Our approach in the RAP Programme is informed by principles of participatory research with a focus on skills- and capacity-building of LGBTI community activists and organisations. Working within such a framework facilitates the creation of knowledge that is owned and controlled by LGBTI persons and ultimately increases the depth and reach of community-led advocacy based on the research findings.
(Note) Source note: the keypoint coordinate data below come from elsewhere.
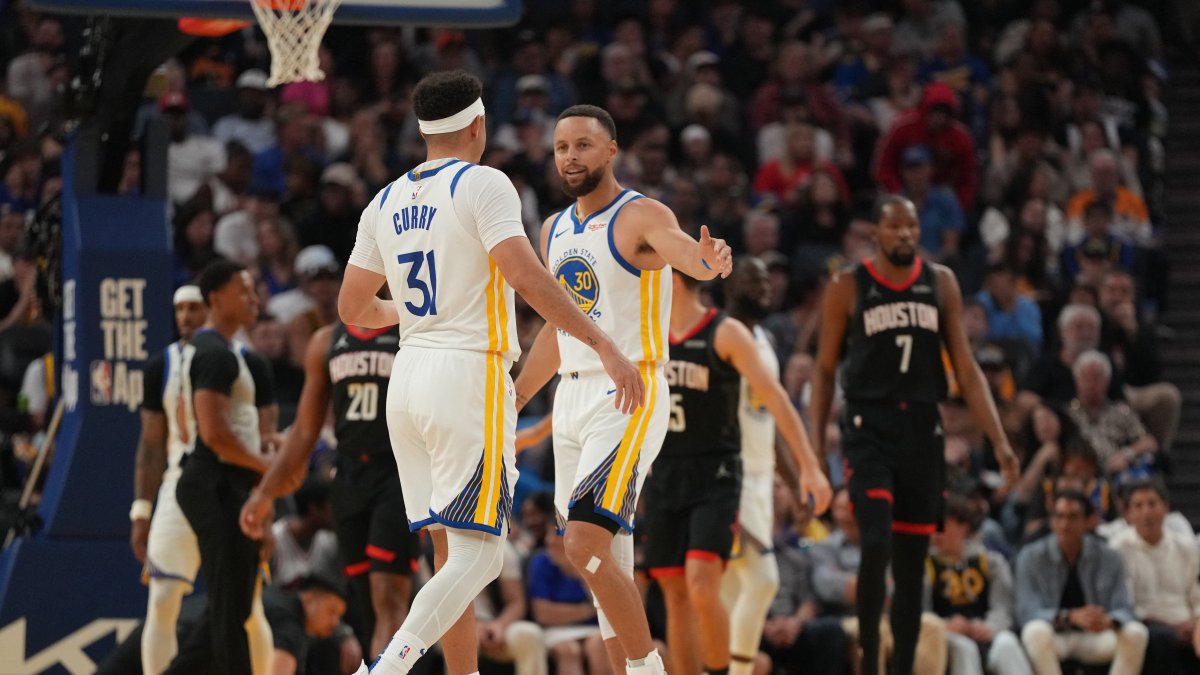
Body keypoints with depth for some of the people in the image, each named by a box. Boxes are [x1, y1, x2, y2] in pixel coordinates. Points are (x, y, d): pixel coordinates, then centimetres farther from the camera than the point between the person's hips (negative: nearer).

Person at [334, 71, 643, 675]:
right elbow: (525, 276, -19)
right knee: (478, 555, -9)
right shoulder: (482, 184, -6)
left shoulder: (386, 203, 13)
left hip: (409, 377, 7)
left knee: (449, 550, 13)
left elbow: (353, 309, 19)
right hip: (469, 376, -7)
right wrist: (603, 345, -18)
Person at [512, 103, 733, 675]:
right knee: (605, 561, 10)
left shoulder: (641, 216, -9)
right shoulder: (555, 229, 13)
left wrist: (709, 260, -54)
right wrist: (511, 400, 27)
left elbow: (683, 251, -31)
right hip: (571, 398, 8)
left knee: (586, 544, -19)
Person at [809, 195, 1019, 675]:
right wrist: (815, 445, -2)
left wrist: (998, 439, -1)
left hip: (922, 431, 3)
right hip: (869, 428, -3)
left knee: (912, 562, 7)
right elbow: (825, 370, 5)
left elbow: (965, 366, 7)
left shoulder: (940, 283, 7)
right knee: (877, 545, -20)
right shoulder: (848, 289, -1)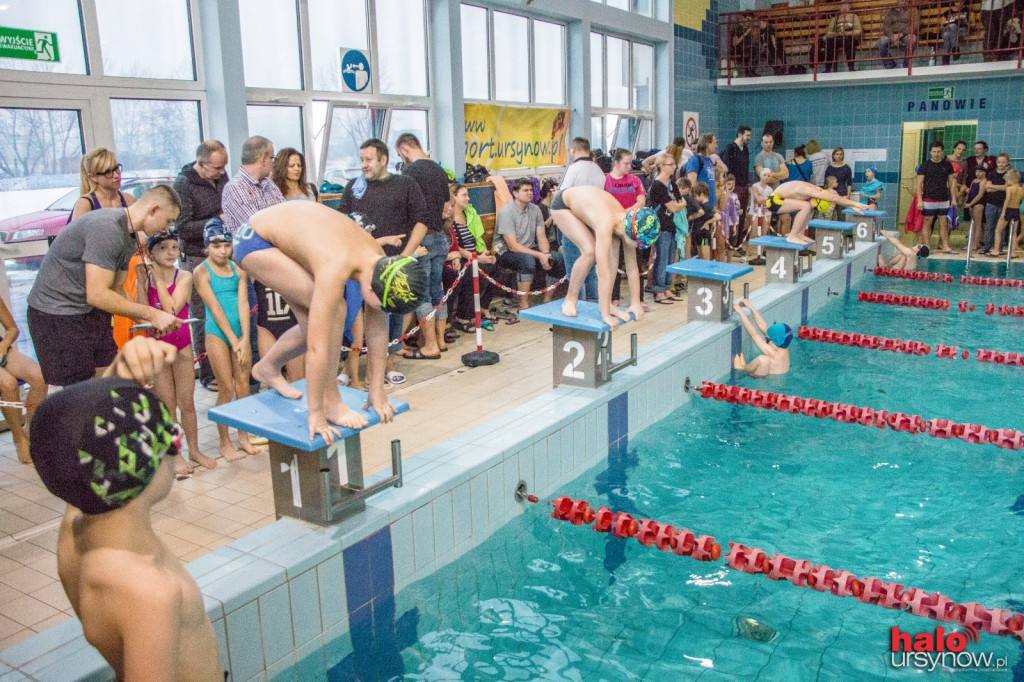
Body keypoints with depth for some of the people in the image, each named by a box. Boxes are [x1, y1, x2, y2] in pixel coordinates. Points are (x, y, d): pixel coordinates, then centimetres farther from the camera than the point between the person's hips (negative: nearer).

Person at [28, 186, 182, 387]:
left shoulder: (131, 238, 6)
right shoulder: (106, 228, -25)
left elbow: (116, 290, 12)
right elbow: (98, 295, -29)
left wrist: (149, 322, -1)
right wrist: (151, 314, -25)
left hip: (91, 311, 9)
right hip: (56, 312, -9)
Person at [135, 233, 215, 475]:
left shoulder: (184, 277, -9)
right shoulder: (146, 278, -4)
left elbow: (172, 309, -22)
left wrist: (158, 277, -19)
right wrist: (141, 281, -20)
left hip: (182, 345, 0)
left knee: (187, 402, 7)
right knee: (167, 404, 7)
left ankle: (194, 450, 21)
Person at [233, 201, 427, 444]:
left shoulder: (379, 259, -16)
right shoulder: (335, 269, -38)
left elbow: (377, 327, -8)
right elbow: (317, 347, -35)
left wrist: (377, 393, -3)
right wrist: (316, 415, -29)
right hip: (253, 240, -8)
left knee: (318, 325, 6)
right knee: (333, 308, -23)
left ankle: (268, 367, 34)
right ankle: (330, 401, -11)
We are seeking to appoint a Research, Advocacy and Policy Manager for the Programme, to take forward an urgent existing portfolio of work.

 Key responsibilities:

  • Design and implement research and advocacy programmes, with a focus on hate crimes and sexual orientation- and gender-based violence
  • Commission, lead and/or conduct research that supports Triangle Project’s advocacy strategy and which feeds back into service provision
  • Develop research and policy briefs, research reports, policy and legislation submissions and opinion pieces for local and national news publications, and develop related information, education and communication (IEC) material
  • Partner with other networks and coalitions to ensure that the needs and rights of LGBTI persons are integrated and addressed
  • Respond to discrimination and promote the rights and responsibilities of LGBTI persons more broadly
  • Manage staff in the RAP Programme, participate in Management Committee meetings and processes and report to the Director on work conducted in the Programme

Key requirements:

  • Postgraduate degree in social sciences or humanities, with training and experience in quantitative and qualitative research methodologies
  • At least 3 years experience in working at an advocacy level around human rights and particularly around sexual and gender rights
  • Clear understanding of gender, sexual diversity, HIV and AIDS and LGBTI issues
  • Ability to engage with, and influence, diverse stakeholders including government departments
  • Proven ability to work well under pressure, within a small team environment and meet deadlines
  • Excellent communication skills in at least two local languages (additional competence in other languages of the region would be an added advantage)
  • Excellent writing skills in English

Interested candidates are invited to submit (1) a motivation letter; (2) detailed CV; (3) writing sample; and (4) details of three contactable work-related references to by Monday 24 November 2014. Submission prior to this date is encouraged.

Triangle Project practices affirmative action for LGBTI people. Please note that only shortlisted candidates will be contacted.